(Human pose keypoint data)
● ● ● ● ● ● ●

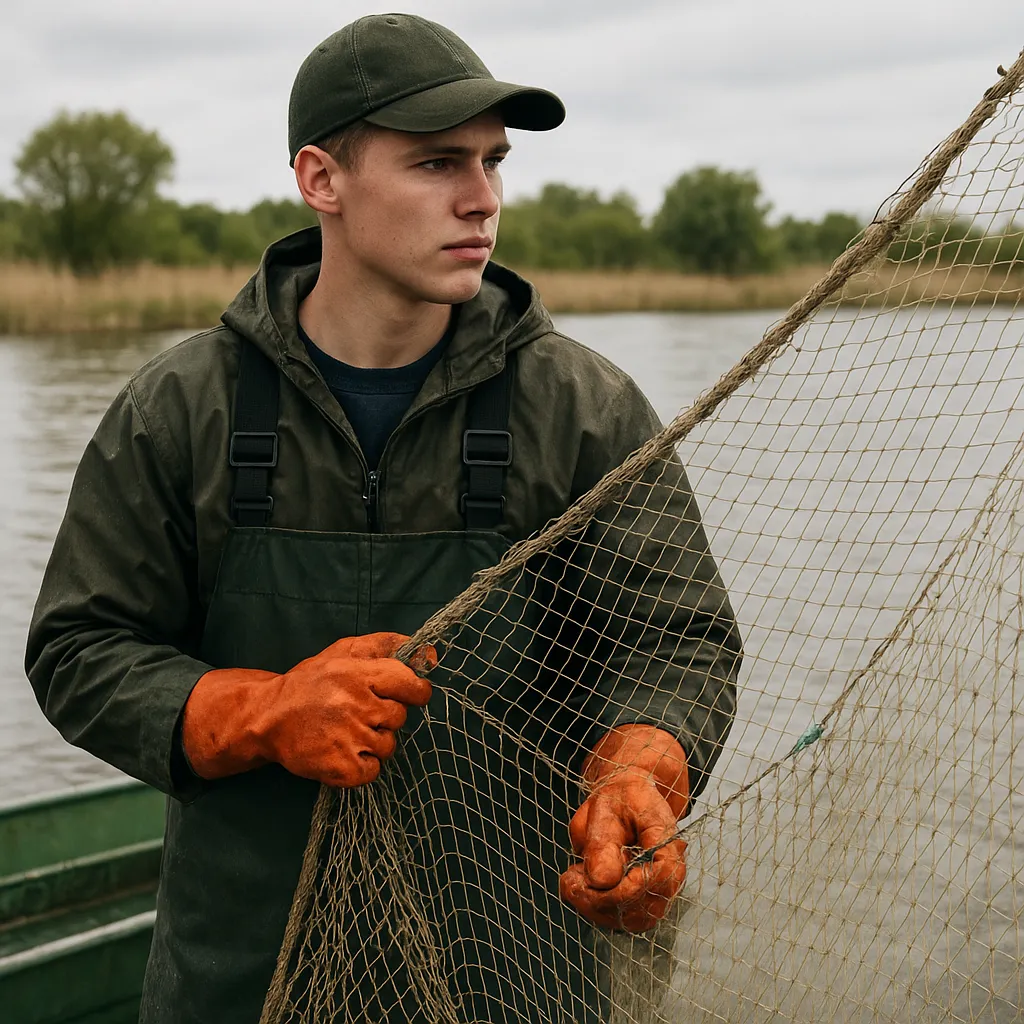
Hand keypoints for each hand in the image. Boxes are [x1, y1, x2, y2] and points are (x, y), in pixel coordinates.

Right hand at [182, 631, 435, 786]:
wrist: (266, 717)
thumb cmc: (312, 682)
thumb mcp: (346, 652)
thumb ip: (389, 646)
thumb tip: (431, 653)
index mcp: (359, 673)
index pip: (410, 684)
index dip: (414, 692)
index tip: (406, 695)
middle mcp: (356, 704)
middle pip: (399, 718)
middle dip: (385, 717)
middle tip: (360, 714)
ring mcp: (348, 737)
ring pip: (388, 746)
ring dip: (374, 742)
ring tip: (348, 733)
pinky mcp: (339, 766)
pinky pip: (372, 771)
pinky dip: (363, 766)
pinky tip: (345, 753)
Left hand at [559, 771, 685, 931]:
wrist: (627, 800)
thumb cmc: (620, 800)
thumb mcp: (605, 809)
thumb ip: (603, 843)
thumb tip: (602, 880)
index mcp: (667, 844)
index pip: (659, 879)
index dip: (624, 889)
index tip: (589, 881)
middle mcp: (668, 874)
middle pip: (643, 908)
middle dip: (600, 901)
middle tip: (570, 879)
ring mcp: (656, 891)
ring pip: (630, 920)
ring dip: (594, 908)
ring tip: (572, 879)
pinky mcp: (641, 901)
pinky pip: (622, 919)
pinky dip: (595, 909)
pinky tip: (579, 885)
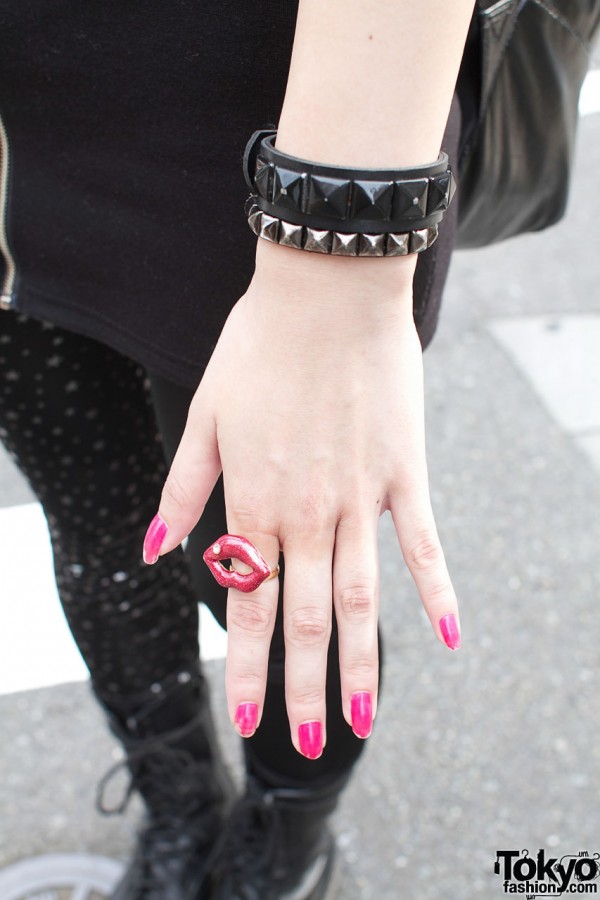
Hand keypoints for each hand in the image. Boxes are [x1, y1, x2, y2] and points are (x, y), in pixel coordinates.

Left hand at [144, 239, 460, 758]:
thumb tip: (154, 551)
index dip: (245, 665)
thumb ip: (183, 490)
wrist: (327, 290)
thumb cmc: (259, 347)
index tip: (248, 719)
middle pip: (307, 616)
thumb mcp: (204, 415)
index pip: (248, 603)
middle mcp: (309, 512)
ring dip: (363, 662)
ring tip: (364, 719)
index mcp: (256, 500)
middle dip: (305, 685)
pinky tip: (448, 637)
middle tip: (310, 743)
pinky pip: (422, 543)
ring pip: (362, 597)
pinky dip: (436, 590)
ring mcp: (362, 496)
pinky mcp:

● ● ● ● ● ● ●

→ YOUR ASSIGNMENT
Print each record exactly as it stands, skipping the pictures.

→ WRITTEN ANSWER
Hand keypoints for each hand in the image. Boxes are [x1, y1, x2, y2] and points are (x, y), in pixel coordinates.

Right hand at [182, 631, 435, 786]:
wrist: (266, 717)
thumb cmc: (312, 682)
thumb mcp: (346, 652)
thumb ip: (389, 646)
thumb tip: (431, 653)
index mcp: (359, 673)
index pip: (410, 684)
index dip: (414, 692)
index tip: (406, 695)
middle mcp: (356, 704)
middle pip: (399, 718)
middle dip: (385, 717)
middle tip: (360, 714)
ring mcp: (348, 737)
ring pip: (388, 746)
ring dip: (374, 742)
ring tip: (348, 733)
pinky mcp: (339, 766)
pinky pip: (372, 771)
pinky dip: (363, 766)
pinky tip: (345, 753)
Left hand at [559, 771, 685, 931]:
wrist: (627, 800)
thumb cmc: (620, 800)
thumb mcp: (605, 809)
thumb ip: (603, 843)
thumb tip: (602, 880)
index mcp: (667, 844)
index pip: (659, 879)
index dip: (624, 889)
index tip: (589, 881)
middle mcp: (668, 874)
middle pip: (643, 908)
middle dip: (600, 901)
middle tip: (570, 879)
ring mcp: (656, 891)
ring pip: (630, 920)
ring dip: (594, 908)
ring tip: (572, 879)
pinky mcp: (641, 901)
pinky pip: (622, 919)
pinky dip: (595, 909)
pinky tip: (579, 885)
Hand keypoints for each hand in the image. Boxes are [x1, y1, x2, y2] and points are (x, y), in pixel coordinates.

Left hand at [144, 239, 460, 758]:
thumb tip: (154, 551)
index dip: (245, 665)
thumb ip: (183, 490)
wrist: (327, 290)
thumb cmc: (259, 347)
index tip: (248, 719)
middle pip: (307, 616)
thumb mcp: (204, 415)
index pip: (248, 603)
middle mcp: (309, 512)
ring dip: (363, 662)
ring tip: (364, 719)
index mcp: (256, 500)
middle dip: (305, 685)
pinky tip: (448, 637)
middle tip: (310, 743)
pinky pip: (422, 543)
ring pip: (362, 597)
pinky dip: (436, 590)
ring mcp: (362, 496)
pinky mcp:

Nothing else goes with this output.